Frost, the third administrator, required a more subtle approach, but ultimately it was again poor opsec; this time an unwise cross-contamination of his cryptographic and cryptocurrency accounts:
The PGP public key for [WSM administrative account] ‘TheOne’ is the same as the PGP public key for another moniker on [another hidden service] Hansa Market, ‘dudebuy.’ As described below, a financial transaction connected to a virtual currency wallet used by FROST was linked to ‘dudebuy.’
[The BKA] located the PGP public key for ‘TheOne’ in the WSM database, referred to as ‘Public Key 1’.
Public Key 1 was the PGP public key for ‘dudebuy.’ The ‘refund wallet’ for ‘dudebuy’ was Wallet 2.
Wallet 2 was a source of funds for a Bitcoin transaction… Records obtained from the Bitcoin Payment Processing Company revealed buyer information for that Bitcoin transaction as ‘Martin Frost,’ using the email address klaus-martin.frost@…
Essentially A is B, and B is C, so A is C. This little deductive trick is handy, but bitcoin wallets used by Frost were also identified through analysis by the U.S. Postal Inspection Service, which, if you didn’t know, has “a highly trained, skilled and committed cyber unit.”
The United States Postal Inspection Service learned, through its analysis of Blockchain transactions and information gleaned from the proprietary software described above, that the funds from Wallet 2 were first transferred to Wallet 1, and then “mixed” by a commercial service; mixing services is described above at paragraph 4.m.
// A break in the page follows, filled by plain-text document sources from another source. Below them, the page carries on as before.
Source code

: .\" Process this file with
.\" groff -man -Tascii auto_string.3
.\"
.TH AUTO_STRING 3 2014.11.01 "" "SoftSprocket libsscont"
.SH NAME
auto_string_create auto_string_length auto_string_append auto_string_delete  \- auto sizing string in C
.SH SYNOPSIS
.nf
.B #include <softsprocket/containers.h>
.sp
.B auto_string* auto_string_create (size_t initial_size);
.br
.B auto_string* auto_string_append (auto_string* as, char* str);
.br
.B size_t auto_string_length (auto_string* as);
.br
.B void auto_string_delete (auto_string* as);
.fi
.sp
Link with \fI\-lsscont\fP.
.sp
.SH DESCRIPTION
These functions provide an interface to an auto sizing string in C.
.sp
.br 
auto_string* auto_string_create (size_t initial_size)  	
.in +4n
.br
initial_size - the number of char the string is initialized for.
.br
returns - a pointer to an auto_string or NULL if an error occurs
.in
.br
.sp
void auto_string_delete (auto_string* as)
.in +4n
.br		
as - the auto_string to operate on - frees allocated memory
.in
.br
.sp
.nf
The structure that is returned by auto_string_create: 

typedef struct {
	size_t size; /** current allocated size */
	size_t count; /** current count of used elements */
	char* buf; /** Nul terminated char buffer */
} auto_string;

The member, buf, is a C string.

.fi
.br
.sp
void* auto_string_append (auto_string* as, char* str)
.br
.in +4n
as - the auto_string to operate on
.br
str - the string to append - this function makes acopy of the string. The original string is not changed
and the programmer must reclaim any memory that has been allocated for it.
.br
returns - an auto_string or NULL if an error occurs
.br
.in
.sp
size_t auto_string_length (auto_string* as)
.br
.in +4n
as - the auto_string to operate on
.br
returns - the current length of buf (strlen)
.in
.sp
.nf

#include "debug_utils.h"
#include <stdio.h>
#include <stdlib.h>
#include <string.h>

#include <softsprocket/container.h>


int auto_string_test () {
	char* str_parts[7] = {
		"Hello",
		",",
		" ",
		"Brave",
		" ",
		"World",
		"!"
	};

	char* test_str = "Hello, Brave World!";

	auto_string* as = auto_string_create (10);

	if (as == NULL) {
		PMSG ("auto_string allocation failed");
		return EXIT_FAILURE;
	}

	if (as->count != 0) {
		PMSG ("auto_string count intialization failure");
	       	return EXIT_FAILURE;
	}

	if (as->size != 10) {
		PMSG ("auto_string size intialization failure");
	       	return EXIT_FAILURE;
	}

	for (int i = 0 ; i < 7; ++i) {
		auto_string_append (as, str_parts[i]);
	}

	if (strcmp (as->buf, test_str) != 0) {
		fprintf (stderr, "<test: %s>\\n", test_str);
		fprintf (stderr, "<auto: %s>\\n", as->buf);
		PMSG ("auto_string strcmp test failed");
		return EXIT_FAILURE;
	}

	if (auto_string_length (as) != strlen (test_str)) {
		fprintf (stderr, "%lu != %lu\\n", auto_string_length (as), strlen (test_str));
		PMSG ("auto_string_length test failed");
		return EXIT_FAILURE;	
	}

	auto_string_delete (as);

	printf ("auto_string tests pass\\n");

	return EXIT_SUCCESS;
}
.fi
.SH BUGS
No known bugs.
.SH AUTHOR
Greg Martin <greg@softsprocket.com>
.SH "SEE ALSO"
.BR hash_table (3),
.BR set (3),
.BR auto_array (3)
Through thorough analysis, the United States Postal Inspection Service was able to “de-mix” the flow of transactions, to eventually ascertain that the money from Wallets 1 and 2 ultimately paid FROST’s account at the Product Services Company.
Here the blockchain’s indelible record clearly worked against Frost. Wallet 1, by the way, handled thousands of bitcoins during its use in association with another darknet marketplace, German Plaza Market — which the three charged today also allegedly ran and shut down via an exit scam.
In addition to the administrators, some vendors and others associated with the site were charged. They were identified via more traditional means and their activities linked to the market in such a way that defense seems a lost cause. The record for a Brazilian man who operated as a dealer and as a sort of representative for WSM on Reddit and forums is an interesting study in the web of suggestive accounts and names that produce a damning, if circumstantial, depiction of a person’s associations and interests, from the banal to the criminal.
“The prosecution of these defendants shows that even the smallest mistake will allow us to figure out a cybercriminal’s true identity,” said U.S. Attorney McGregor W. Scott in the DOJ press release. “We are on the hunt for even the tiniest of breadcrumbs.”
Cases against the alleged criminals will be held in multiple locations and under multiple authorities — it’s safe to say this is just the beginning of a long, complicated process for everyone involved.